UPDATE 8. Someone should have told Will Smith that Frank Sinatra never smacked people around when the cameras were rolling.  

UPDATE 9. Well. I still think CODA is a drag, but one of the venerable Oscar traditions is bitching about how Oscar doesn't know what it's talking about, and my 73% score is not so bad. So, really, we're all winners! From Hollywood for Ugly People, Good Night! 

Friday, March 25, 2022

FRIDAY 'ROUND-THE-HORN.

Mike Watt on bass so you already know, right?

•   I’ve done it, I cry with a hearty mad-scientist laugh -- I’ve seen all the 2022 Best Picture Oscar nominees! This makes me feel swell and, along with the other category nominees I’ve seen, it makes me feel qualified to make predictions, as I do every year, usually without great success (though sometimes with!). If you return here Sunday afternoon I will have those predictions for you, for entertainment purposes only. 

Meantime I have unlocked all the reviews of the 10 nominated films I did at Roy Edroso Breaks It Down -- here are links: Don’t Look Up, Drive My Car, Licorice Pizza, West Side Story, Nightmare Alley, CODA, King Richard, Belfast, The Power of the Dog, and Dune

•   This is a good week for REBID releases -- the SCOTUS hearings one and the convoy update are also open. Don’t expect much of this for a while, though -- I need more paid subscriptions and here I am giving it away like a good-hearted farm girl in the big city. 

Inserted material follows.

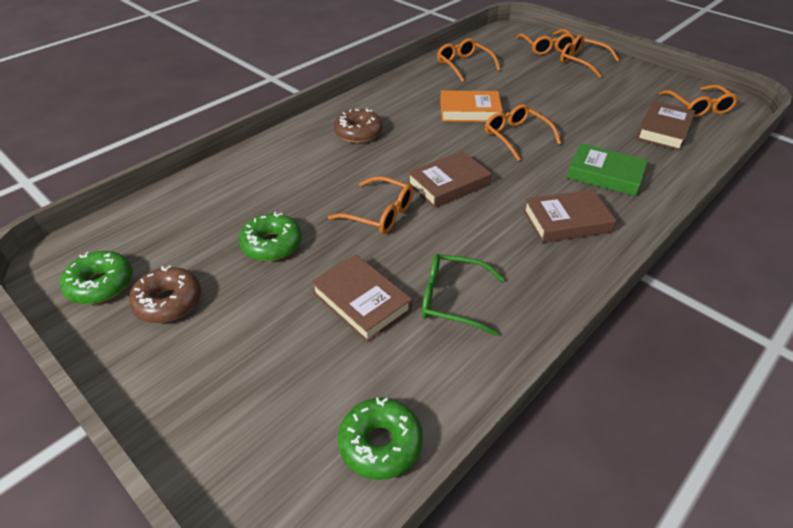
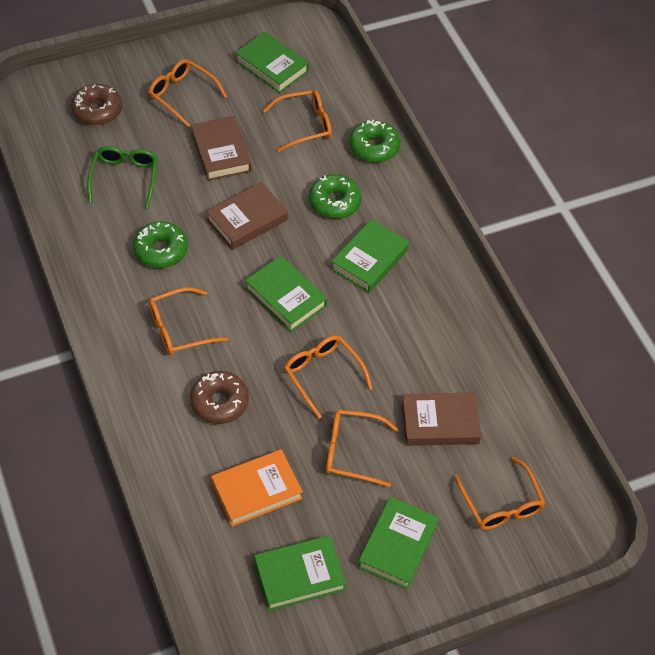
brown book: 4 -> 3
green book: 1 -> 5

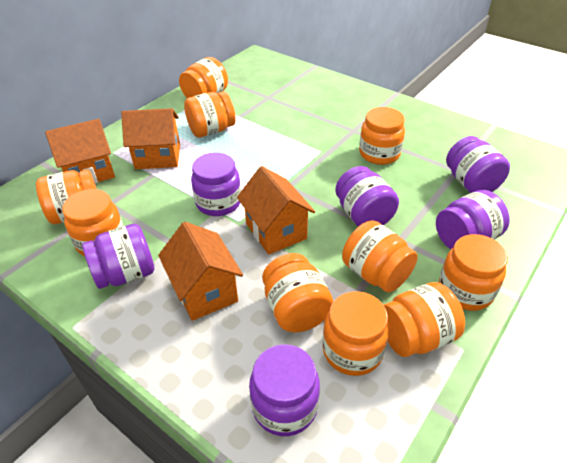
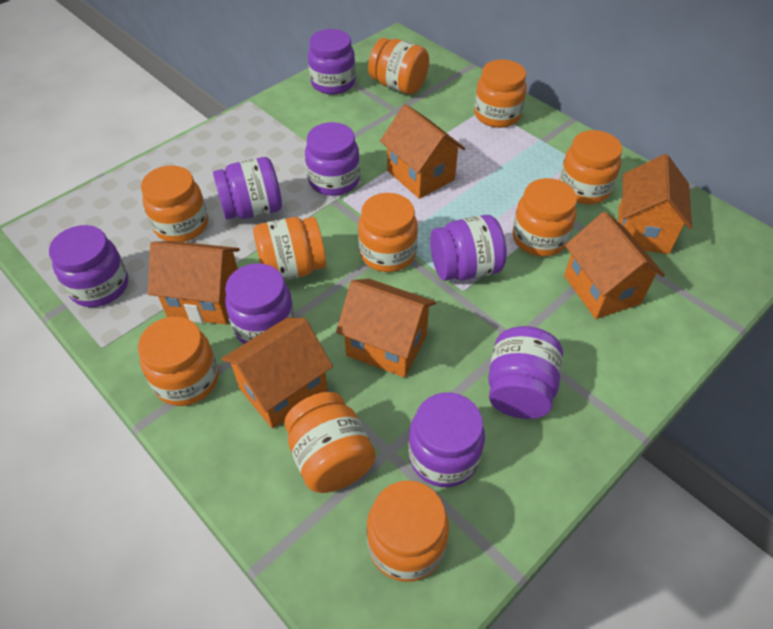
orange house: 4 -> 6
purple jar: 6 -> 8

If things don’t pick up I may have to become a cancelculture crybaby -- that’s how you make the really big money on Substack! Speaking of which, I notice that racket has gone international big-time:

This really sums up something about our current shit discourse -- not only that cancelculture is such bullshit that anyone, no matter how obviously evil, depraved, and criminal, can pick it up and go boo hoo hoo look how unfair my enemies are! In fact, Putin has the two key characteristics of a cancelculture crybaby: He’s an aggressor against a weaker enemy whom he seeks to portray as the Real Bully, and Rod Dreher loves him

•   I will add that, like everyone else in America, I know no one will do anything about Clarence Thomas’ wife being a total QAnon lunatic who colluded with insurrectionists to overturn the 2020 election and Thomas refusing to recuse himself in a case that would reveal that. And that’s why these bastards keep doing it, and won’t stop until they’ve fucked this country up beyond redemption. 

Thursday, March 24, 2022

COURT AND STARK.

I have released today’s Roy Edroso Breaks It Down, which manages to convey all the thrills and much of the bullshit of the Ketanji Jackson Brown hearings in just a few minutes. 

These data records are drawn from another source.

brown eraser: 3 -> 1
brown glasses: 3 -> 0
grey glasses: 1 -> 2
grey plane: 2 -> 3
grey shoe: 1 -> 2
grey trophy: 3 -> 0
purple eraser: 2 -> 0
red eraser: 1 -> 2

As I mentioned earlier on Twitter, Republicans have brought culture war gibberish to SCOTUS confirmation hearings before, but the level of it in these hearings is off the charts, and I know why: Because if conservatives revealed in these hearings what they really want out of the Court, normal Americans would recoil in horror. (In fact, outside the chambers, Republican Senator Mike Braun denounced Loving v Virginia and Republican Senator Marsha Blackburn denounced Griswold v Connecticut; it was as if they compelled to expose themselves -- or to test the waters.)

Thus they wave children’s books and quiz the judge on female anatomy to distract from their malicious judicial agenda. Their rubes, instead of complaining that their Senators didn’t stop this black lady from furthering darkening the Court, will feel satisfied that they made a big stink against Wokemob Cancelculture, and (they hope) ordinary people will only notice that the usual dull yammering noise about the usual stupid topics is going on, and ignore their more sinister purpose.